定住不全

 自分を理解してくれる人間がほしいと思いながら、求める繋がりの像を満たす人間に出会わないままでいる。もし理想的な人間が現れ、これ以上ない強固な繋がりができたと思えたら、自分がどこにいることになっても構わない。今はそう思っている。

 数年単位で、その場しのぎの人間関係を構築してきた。これまでの人間関係が全てなくなってしまったらどうなると問われても、構わないと答えられる。それほどに、自分の居場所が感じられないままでいる。 本当は安らぎを見つけて定住したいけれど、今有る人間関係をかなぐり捨てて、どこか遠く離れた地で暮らしてみるのもいいなと思う。頭の悪い人間が組織や国を動かし続け、政治も経済もシステムも生活も安定しない日本は、本当にニュートラルな視点に立ってみると選択すべきではない定住地なのかもしれない。
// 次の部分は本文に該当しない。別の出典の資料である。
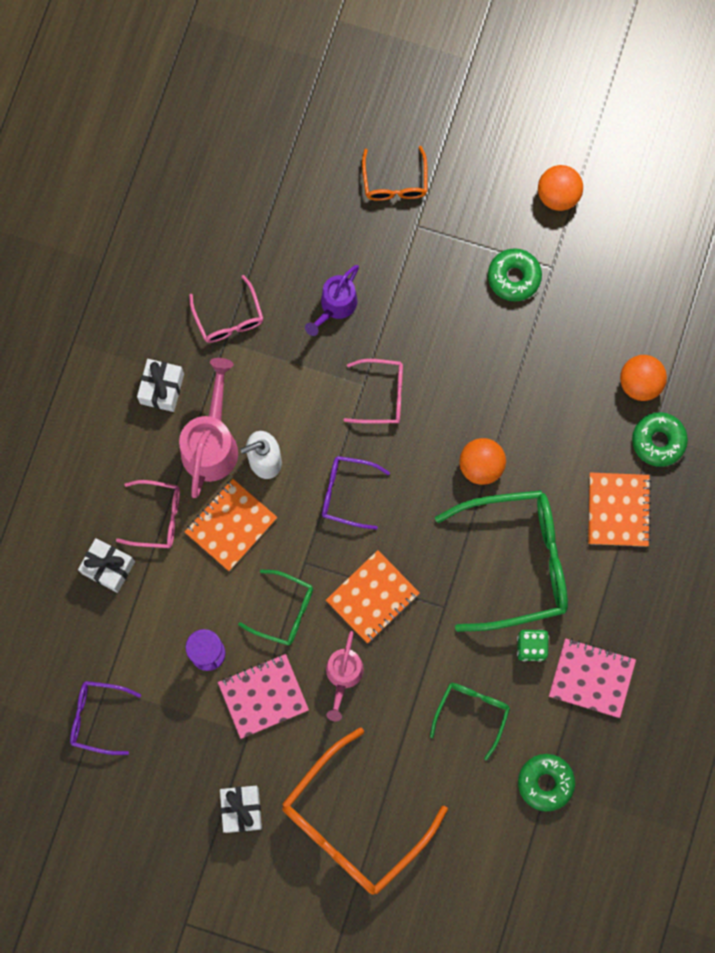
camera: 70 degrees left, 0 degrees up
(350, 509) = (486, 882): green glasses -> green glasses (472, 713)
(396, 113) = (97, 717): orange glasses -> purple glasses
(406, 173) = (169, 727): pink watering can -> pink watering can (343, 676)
 今、心は比較的安定している。騒がしい場に出ず、しばらく独りでいることで落ち着ける。これが長すぎると孤独を深めすぎることになるし、バランスを取るのが難しい。人のつながりに幅広く依存することで安定した精神状態を保てるのは分かるが、それでは身動きが取れないような気がする。孤独を利点として、今有る環境を抜け出してみてもいいかもしれない。他人と同じことをしていても面白くない。周囲の大勢が「いいね」を押したくなるようなことが本当に人生を豊かにするとは限らない。むしろ、他人の視点を排除することでしかわからない面白さ、充実、見いだせる美しさがあるかもしれない。それを探してみたい。